# AUFGABENSTELLUNG
Schreibe den Textauszug über den Film „Zeuge der Anklage“ im Anschluss an seine letzte Zeile weiter.

# TEXTAUSZUG

********************

Zeuge der Anklage

MOH (131): 15. Oscars 1943 - "Zeuge der Anklage"

In unserer Serie "Matthias' Oscar History" (MOH) bespricht Matthias in jeder Folge jeweils einen der zwischen den Jahren 1929 und 2000 nominierten Oscar-Beiträge aus der Kategorie "Bester Film".

von Matthias Kastl / 28. Oktober 2025

In unserer letzten Folge war Gary Cooper der wohl größte Lichtblick in einem sonst eher enttäuschenden Film. Ähnlich fällt das heutige Fazit aus, nur dass diesmal Cary Grant die Rolle des Lichtblicks einnimmt.

Zeuge der Anklage

Originaltitel
The Talk of the Town
Land
Jahr
1942
Laufzeit
118 min
Genre
Release Date
Oscar
Nominiert "Outstanding Production"

********************

# GEGEBENE ANGABEN
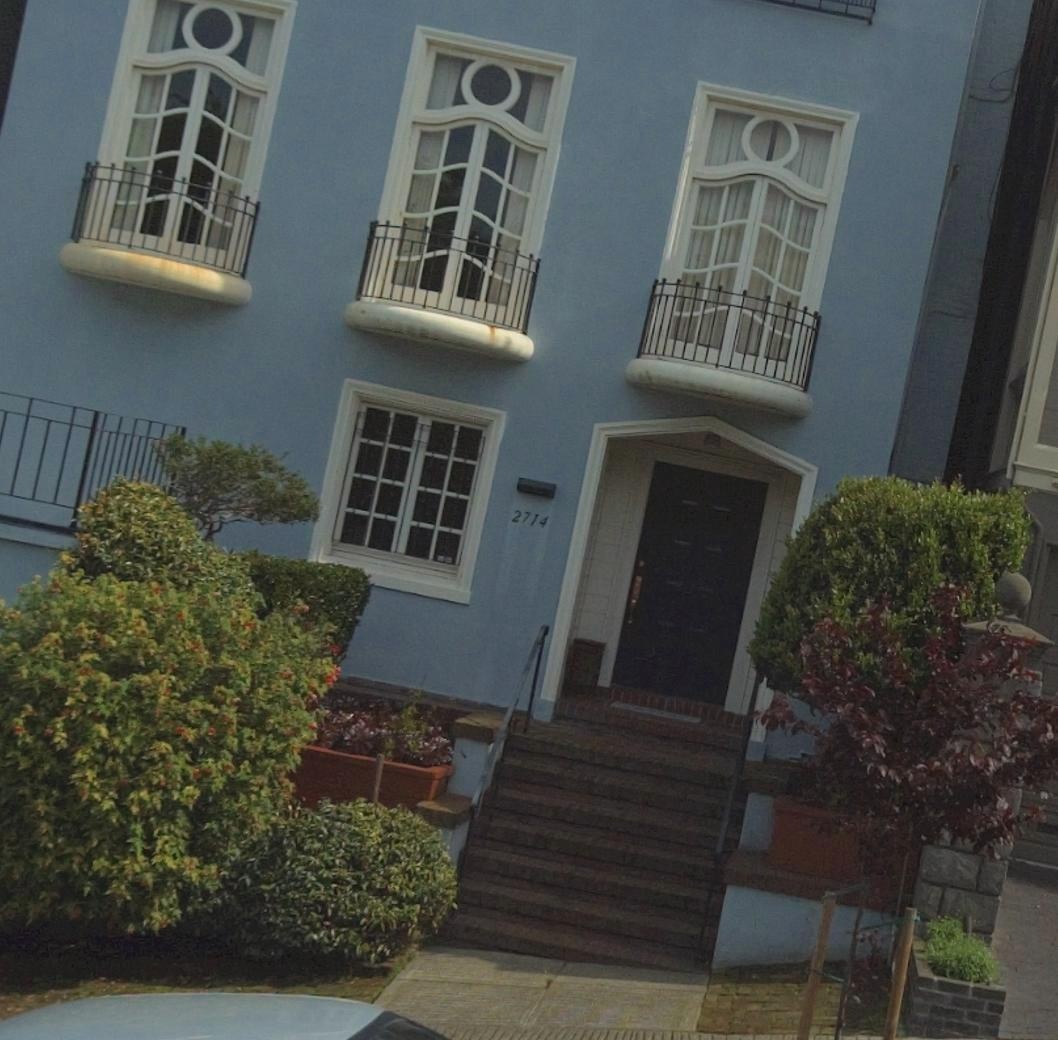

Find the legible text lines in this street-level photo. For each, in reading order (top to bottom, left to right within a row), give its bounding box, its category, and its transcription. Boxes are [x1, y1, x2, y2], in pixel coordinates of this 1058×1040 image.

********************

# ERGEBNIS DER ÜBUNG
Bewertung
6
6/10

Dass eine beeindruckende Cast noch keinen wirklich guten Film garantiert, haben wir in dieser Oscar-Reihe ja unter anderem schon im Fall von "Die Nacht vor der Hochzeit" gelernt. Die Screwball-Komödie war trotz einer traumhaften Besetzung (Cary Grant, James Stewart, Katharine Hepburn) nie so wirklich vom Fleck gekommen. Ähnliches lässt sich auch im heutigen Fall konstatieren. Auch in "Zeuge der Anklage" sorgt ein charismatischer Cary Grant zwar immer wieder mal für ein kleines Grinsen, doch die eher steif als locker daherkommende Geschichte, der weder bei den komödiantischen noch den dramatischen Momenten so richtige Punktlandungen gelingen, steht hier gefühlt viel zu oft mit dem Fuß auf dem Bremspedal.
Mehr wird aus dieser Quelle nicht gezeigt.